The shift that matters is from "do the pixels look fake" to "can I confirm where this came from."
05. Key Terms
| Term | What it means |
|---|---|
| Deepfake / synthetic media | Media produced or substantially altered by AI. A deepfake usually means a convincing fake of a real person. |
| Face swap and reenactment | One person's face or expressions placed onto another's footage so the target appears to say what an attacker scripts. |
| Voice cloning | Recreating a voice from a short sample. A few seconds of public audio can be enough. |
| GAN (generative adversarial network) | A generator makes fakes while a discriminator catches them, until the output passes. The engine behind early fake faces. |
| Provenance / C2PA Content Credentials | A file's recorded origin and edit history, attached as a cryptographically signed, tamper-evident record anyone can inspect. |
| Invisible watermark (e.g., SynthID) | A signal hidden in content at generation, imperceptible to people but readable by a detector. Not a visible logo or metadata. |
| Liar's dividend | In a fake-aware world, real footage can be dismissed as "probably AI," letting wrongdoers dodge real evidence. |
06. Examples
Arup video call (May 2024):
The engineering firm Arup confirmed an employee in Hong Kong made 15 transfers worth about US$25 million after a video meeting in which the "CFO" and colleagues were all AI-generated.
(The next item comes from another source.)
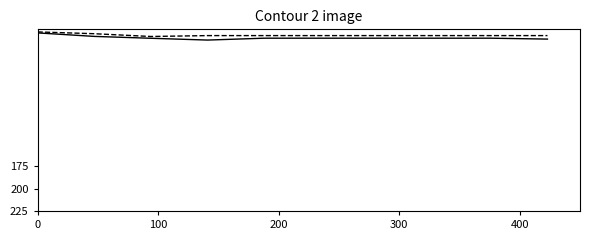

Does the chart display data point markers on the line(s)?

No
New Hampshire robocall (January 2024):
Days before the primary, an AI-cloned "Joe Biden" call told voters to stay home. The FCC ruled AI-voice robocalls illegal under the Truth in Caller ID Act and finalized a US$6 million forfeiture against the operative behind it.
TAKE IT DOWN Act:
The Act, signed May 19, 2025, criminalizes publishing non-consensual intimate images, including AI "digital forgeries," and gives covered platforms 48 hours to remove a flagged image, with the process due by May 19, 2026.
07. Common Misconceptions
"There is always a visual tell, like six fingers or bad teeth."
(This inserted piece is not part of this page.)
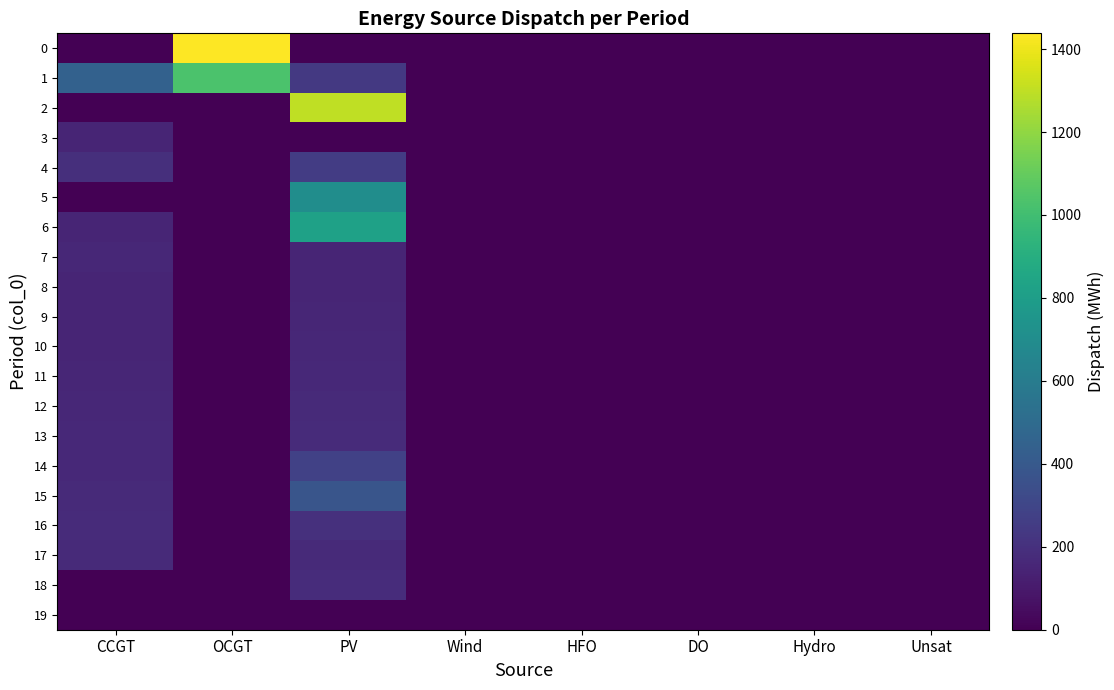

What is the difference between the highest and lowest values at PV?

1299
Those artifacts were real but are a moving target, fixed by each new model generation, so the best fakes now pass a careful look.
"A high detector score means it is fake."
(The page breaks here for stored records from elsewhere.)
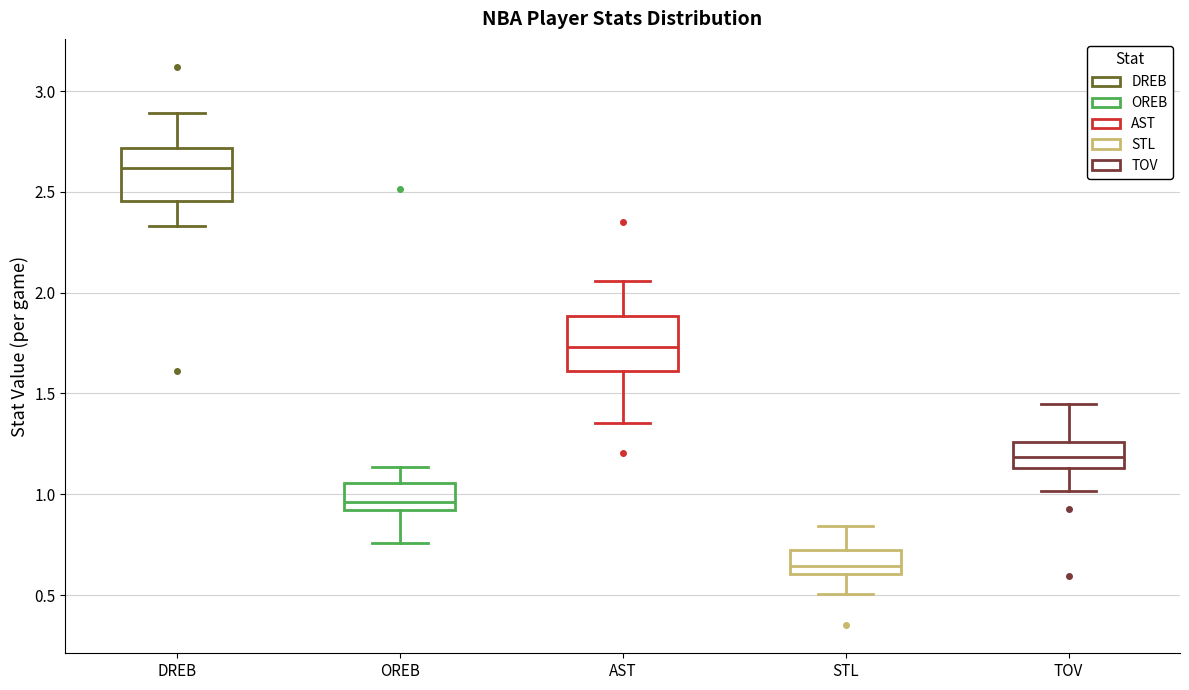

Reading left to right, transcribe this box plot: for each box, give where its median line is, the range the box spans, and where its two whiskers end, as read against the y-axis. The values are not printed on the chart, so give them approximately, as read against the axis.

DREB: median 2.60, box 2.45 to 2.70, whiskers 2.35 to 2.90
OREB: median 0.95, box 0.90 to 1.05, whiskers 0.75 to 1.15
AST: median 1.75, box 1.60 to 1.90, whiskers 1.35 to 2.05
STL: median 0.65, box 0.60 to 0.70, whiskers 0.50 to 0.85
TOV: median 1.20, box 1.15 to 1.25, whiskers 1.00 to 1.45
Detectors carry high false-positive rates and degrade on compressed, re-shared media. They are also biased against non-native English writers. A flag is a weak signal, not proof.
"A credential proves an image is real, and no credential means it is fake."
A credential records only what a tool logged about creation and edits, not whether the content is accurate. Absence of one is normal and proves nothing.
"Watermarks like SynthID catch any AI content."
SynthID only flags content from Google's own tools carrying its signature, and researchers have shown invisible watermarks can be stripped or forged.
"Deepfakes are mainly a celebrity and election problem."
By volume the dominant harm is non-consensual sexual imagery of women, while the fastest-growing financial harm hits ordinary people through voice-clone and fake-executive fraud.
"If I cannot spot it, I am gullible and helpless."
Experts and detectors also fail on the best fakes, so this is not a personal weakness. The procedural routine above is the defense, used before you act or share.